## About this task
Check each line of the records below for the word "vous" and copy those where it appears.

Saved entries
● ● ● ●

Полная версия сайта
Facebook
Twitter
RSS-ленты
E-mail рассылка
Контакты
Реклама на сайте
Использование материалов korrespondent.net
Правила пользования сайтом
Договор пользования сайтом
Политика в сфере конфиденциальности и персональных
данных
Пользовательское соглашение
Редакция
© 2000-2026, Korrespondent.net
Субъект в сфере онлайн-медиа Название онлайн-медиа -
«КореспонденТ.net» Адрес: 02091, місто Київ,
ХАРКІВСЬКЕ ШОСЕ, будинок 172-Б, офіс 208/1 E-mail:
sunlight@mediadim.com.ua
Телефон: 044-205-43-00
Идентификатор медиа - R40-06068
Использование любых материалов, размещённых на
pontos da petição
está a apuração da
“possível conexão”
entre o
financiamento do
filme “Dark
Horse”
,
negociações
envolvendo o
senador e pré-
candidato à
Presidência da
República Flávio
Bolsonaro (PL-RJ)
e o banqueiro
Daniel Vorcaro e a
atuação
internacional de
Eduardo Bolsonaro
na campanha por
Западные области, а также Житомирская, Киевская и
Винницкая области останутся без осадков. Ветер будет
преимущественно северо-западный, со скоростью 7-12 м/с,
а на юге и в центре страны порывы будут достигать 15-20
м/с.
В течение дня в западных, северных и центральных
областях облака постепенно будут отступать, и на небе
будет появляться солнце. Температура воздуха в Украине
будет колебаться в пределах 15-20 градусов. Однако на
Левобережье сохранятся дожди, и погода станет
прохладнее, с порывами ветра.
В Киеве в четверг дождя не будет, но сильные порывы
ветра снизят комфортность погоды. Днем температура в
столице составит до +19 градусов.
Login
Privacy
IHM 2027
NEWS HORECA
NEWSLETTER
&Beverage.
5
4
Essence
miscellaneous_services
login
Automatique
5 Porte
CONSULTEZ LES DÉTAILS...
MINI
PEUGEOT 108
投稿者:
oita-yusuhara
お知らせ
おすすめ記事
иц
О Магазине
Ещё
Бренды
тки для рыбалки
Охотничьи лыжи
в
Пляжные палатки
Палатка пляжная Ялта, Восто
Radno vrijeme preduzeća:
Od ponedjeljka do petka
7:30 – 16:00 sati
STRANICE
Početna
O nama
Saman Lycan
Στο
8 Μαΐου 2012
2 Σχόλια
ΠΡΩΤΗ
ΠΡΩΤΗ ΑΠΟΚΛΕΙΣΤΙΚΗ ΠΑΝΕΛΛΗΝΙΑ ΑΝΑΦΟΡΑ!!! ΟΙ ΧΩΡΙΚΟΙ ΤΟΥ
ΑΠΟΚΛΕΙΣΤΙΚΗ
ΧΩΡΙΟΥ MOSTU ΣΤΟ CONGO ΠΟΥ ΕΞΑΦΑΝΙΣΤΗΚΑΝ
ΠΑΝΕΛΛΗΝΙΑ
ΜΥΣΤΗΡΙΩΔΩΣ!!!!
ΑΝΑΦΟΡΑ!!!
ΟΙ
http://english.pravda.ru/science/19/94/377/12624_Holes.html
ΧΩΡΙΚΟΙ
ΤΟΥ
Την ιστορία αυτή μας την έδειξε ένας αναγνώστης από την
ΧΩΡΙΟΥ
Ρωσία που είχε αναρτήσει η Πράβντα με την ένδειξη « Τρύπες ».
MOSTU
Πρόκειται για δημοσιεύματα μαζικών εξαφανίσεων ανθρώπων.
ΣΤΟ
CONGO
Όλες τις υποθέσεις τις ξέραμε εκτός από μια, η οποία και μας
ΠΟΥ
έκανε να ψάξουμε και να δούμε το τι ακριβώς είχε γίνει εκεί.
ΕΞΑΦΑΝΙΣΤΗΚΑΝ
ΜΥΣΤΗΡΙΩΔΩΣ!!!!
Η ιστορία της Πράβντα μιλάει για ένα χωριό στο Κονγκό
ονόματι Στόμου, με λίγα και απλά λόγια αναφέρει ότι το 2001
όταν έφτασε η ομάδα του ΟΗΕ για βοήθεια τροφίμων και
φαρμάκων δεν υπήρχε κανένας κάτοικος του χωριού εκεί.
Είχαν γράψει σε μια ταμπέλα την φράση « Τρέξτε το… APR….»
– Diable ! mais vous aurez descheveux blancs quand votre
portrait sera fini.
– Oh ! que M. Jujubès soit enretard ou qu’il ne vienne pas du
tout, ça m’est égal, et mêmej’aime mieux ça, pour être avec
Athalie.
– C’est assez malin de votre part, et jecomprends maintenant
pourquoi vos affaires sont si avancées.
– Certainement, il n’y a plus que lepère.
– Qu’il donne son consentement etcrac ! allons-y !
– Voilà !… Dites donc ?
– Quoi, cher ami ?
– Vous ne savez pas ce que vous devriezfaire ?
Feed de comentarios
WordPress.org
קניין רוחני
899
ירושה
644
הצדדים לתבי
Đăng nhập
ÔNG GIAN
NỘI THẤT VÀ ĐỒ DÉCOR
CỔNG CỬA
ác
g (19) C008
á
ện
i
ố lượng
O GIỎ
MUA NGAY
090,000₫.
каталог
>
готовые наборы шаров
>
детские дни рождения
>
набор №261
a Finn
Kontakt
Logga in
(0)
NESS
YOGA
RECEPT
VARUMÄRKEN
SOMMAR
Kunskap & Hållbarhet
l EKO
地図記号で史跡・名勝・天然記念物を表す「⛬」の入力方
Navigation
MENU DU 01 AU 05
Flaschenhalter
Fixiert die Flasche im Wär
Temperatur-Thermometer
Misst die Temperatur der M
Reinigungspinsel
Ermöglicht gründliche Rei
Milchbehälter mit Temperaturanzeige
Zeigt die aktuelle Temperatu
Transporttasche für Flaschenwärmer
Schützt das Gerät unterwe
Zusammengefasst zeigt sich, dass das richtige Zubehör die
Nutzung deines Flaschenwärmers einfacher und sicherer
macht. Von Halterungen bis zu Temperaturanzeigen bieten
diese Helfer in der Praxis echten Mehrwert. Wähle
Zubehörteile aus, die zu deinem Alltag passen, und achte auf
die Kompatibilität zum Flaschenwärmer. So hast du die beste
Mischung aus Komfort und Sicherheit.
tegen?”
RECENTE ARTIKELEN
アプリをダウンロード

● ● ● ●

## Answer to this problem
– Diable ! mais vous aurez descheveux blancs quand votre
– Vous ne savez pas ce que vous devriezfaire ?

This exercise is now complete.